SERIE DI ESERCIZI:
a) Indica se le affermazioni (i), (ii) e (iii) concordano con il testo sulla guida della Fao. Per ciascuna rispondi sì o no e cita tra virgolette le parole del testo che lo stabiliscono. (i) Lollobrigida ha scritto alla ministra cipriota che detiene la presidenza di turno dell'Ue. (ii) La candidatura di Luis Planas risale al 16 marzo. (iii) Il governo italiano sostiene la candidatura di Luis Planas.
b) Rispondi alle domande seguenti sul testo sulla guida della Fao, una risposta per riga, contrassegnata come la domanda.
(i) Chi è l'attuale direttore della Fao a cui Planas punta a succedere?
(ii) Quale incarico ricopre oggi Martina nell'organizzazione?
(iii) Che cosa ha riferito la presidenza di turno Ue sulle discussioni tra i 27?
c) Continua il testo sulla successione alla guida della Fao a partire dall'ultima frase riportata.

**** TESTO DI PARTENZA ****

La battaglia per la guida della Fao si trasforma in uno scontro politico tra Roma e Madrid, con il governo italiano che chiede una posizione unitaria europea sulla candidatura dell’ex segretario del Pd Maurizio Martina e Fratelli d’Italia che attacca frontalmente i socialisti spagnoli di Pedro Sanchez e, di riflesso, il Pd di Elly Schlein.
Il ministro dell’Agricoltura Francesco Lollobrigida ha inviato una lettera alla ministra cipriota Maria Panayiotou, presidente di turno Ue, in cui richiama la necessità di un equilibrio complessivo nelle nomine delle agenzie Onu del polo alimentare. La presidenza di turno Ue, confermando la ricezione della lettera, ha spiegato che le discussioni tra i 27 sono in corso. La missiva arriva dopo la candidatura, il 16 marzo scorso, del ministro dell’Agricoltura spagnolo Luis Planas alla successione del cinese Qu Dongyu alla guida della Fao, dove invece il governo italiano sostiene Martina, attuale vice direttore generale dell’organizzazione. Nella lettera Lollobrigida definisce “francamente impraticabile qualsiasi percorso centrato sul rinnovo del solo vertice Fao e che prescinda dalla ricerca di un equilibrio complessivo nella definizione di una posizione unitaria Ue”.

**** DATI FORNITI ****

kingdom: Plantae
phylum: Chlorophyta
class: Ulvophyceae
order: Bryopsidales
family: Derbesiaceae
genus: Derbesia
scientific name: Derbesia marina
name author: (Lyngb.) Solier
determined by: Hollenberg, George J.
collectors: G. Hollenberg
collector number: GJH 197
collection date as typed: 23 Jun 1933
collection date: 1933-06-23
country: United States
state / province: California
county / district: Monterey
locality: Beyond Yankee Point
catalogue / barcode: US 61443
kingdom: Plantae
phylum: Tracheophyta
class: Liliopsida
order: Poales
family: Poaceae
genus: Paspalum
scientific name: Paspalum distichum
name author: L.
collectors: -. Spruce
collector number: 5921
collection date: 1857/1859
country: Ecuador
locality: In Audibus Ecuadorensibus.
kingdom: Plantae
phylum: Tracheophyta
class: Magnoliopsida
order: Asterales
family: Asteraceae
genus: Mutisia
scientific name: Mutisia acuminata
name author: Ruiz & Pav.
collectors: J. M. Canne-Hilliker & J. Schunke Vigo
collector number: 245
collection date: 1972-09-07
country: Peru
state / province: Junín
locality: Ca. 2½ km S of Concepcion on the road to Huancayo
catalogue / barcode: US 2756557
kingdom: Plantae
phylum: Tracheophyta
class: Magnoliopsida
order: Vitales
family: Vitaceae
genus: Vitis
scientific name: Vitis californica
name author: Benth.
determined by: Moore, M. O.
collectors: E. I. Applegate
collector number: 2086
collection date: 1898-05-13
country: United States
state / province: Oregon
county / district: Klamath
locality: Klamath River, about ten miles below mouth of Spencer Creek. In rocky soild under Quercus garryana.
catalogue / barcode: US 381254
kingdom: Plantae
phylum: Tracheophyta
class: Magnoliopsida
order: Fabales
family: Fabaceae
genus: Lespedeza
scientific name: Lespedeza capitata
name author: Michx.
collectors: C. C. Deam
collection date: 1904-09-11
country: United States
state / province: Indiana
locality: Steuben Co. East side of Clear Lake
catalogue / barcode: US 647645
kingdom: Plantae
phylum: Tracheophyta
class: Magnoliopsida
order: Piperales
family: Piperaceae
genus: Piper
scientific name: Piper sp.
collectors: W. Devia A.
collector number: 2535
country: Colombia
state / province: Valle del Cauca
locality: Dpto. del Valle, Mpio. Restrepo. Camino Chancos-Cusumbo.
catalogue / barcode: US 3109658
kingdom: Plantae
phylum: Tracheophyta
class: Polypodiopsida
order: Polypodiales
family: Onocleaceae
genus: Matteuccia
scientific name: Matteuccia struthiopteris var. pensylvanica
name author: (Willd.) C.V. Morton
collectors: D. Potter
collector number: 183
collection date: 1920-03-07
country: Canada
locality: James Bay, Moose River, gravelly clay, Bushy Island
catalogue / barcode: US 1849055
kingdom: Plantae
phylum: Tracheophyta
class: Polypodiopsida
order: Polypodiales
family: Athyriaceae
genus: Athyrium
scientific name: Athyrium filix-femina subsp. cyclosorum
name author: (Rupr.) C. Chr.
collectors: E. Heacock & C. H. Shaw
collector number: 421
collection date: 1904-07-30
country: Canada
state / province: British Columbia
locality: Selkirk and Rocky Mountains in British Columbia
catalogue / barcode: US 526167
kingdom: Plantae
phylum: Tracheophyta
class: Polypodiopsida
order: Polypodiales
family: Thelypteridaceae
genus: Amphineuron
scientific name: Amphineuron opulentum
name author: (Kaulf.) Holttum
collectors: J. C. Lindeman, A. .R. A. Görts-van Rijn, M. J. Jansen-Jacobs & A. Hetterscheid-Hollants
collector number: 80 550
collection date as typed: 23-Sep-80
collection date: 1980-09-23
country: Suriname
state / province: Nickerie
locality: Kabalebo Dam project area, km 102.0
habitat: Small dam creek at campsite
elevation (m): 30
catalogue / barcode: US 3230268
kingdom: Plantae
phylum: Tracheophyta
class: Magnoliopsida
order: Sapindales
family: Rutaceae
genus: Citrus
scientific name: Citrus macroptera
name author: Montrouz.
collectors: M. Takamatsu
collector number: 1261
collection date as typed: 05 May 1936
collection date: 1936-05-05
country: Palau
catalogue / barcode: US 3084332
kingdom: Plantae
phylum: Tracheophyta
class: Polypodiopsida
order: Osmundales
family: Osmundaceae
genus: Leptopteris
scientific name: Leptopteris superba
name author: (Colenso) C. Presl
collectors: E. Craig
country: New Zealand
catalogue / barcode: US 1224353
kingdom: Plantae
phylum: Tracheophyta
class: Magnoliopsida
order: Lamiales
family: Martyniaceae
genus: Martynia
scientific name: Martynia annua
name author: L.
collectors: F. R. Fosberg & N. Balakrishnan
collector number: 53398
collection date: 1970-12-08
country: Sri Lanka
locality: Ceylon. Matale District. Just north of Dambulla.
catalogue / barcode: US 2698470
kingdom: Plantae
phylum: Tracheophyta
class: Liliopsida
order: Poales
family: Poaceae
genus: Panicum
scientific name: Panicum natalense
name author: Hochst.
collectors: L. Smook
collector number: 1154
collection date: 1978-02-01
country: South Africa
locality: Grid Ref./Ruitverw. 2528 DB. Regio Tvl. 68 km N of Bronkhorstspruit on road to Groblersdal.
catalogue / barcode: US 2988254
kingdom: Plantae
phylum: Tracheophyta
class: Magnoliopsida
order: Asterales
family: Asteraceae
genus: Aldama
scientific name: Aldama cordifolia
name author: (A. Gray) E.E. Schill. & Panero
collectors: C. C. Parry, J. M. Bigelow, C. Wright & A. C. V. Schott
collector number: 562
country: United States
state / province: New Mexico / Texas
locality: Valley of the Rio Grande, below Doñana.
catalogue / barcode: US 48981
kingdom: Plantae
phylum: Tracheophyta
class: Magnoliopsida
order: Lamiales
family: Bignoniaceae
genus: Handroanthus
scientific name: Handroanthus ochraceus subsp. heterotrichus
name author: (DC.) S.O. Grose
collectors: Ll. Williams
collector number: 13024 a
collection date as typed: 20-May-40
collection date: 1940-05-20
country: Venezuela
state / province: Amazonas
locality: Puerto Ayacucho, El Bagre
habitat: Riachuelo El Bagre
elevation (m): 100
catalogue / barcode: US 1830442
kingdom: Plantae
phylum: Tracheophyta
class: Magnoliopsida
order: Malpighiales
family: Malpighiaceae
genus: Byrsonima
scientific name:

****

ESERCIZI SVOLTI:
a)
(i) Sì: «Il ministro dell’Agricoltura Francesco Lollobrigida ha inviato una lettera alla ministra cipriota Maria Panayiotou, presidente di turno Ue»
(ii) Sì: «la candidatura, il 16 marzo scorso, del ministro dell’Agricoltura spagnolo Luis Planas»
(iii) No: «dove invece il governo italiano sostiene Martina»

b)
(i) Il cinese Qu Dongyu.
(ii) È vice direttore generale della Fao.
(iii) Ha spiegato che le discussioni sono in corso.

c)
E’ “impraticabile un coordinamento che ignori il ruolo proprio dei ministri degli Affari esteri, ai quali spetta la decisione finale circa l’orientamento europeo per il ricambio ai vertici delle tre agenzie Onu”. Il riferimento è anche agli altri dossier aperti nel sistema alimentare delle Nazioni Unite: a febbraio del prossimo anno è previsto il rinnovo del vertice dell’Ifad, oggi guidato dallo spagnolo Alvaro Lario, per il quale Madrid chiede la conferma. Sul tavolo anche il rinnovo dei vertici del Programma Alimentare Mondiale. A sostegno di un’iniziativa europea unitaria per Martina si è espressa anche Coldiretti. Lollobrigida, in una nota, ha spiegato che “la candidatura di Martina è senza dubbio la più autorevole tra quelle emerse fino ad oggi tra le Nazioni dell’Unione europea”, e che è al lavoro “con la presidente Meloni e il vicepresidente Tajani” per consentire all’Italia di esprimere “per la prima volta nella storia, il direttore generale della Fao”. “Non è quindi il momento di fare polemica politica”, ha rimercato il ministro. Eppure, in queste ore il caso ha innescato l’attacco proprio di Fdi al Pd.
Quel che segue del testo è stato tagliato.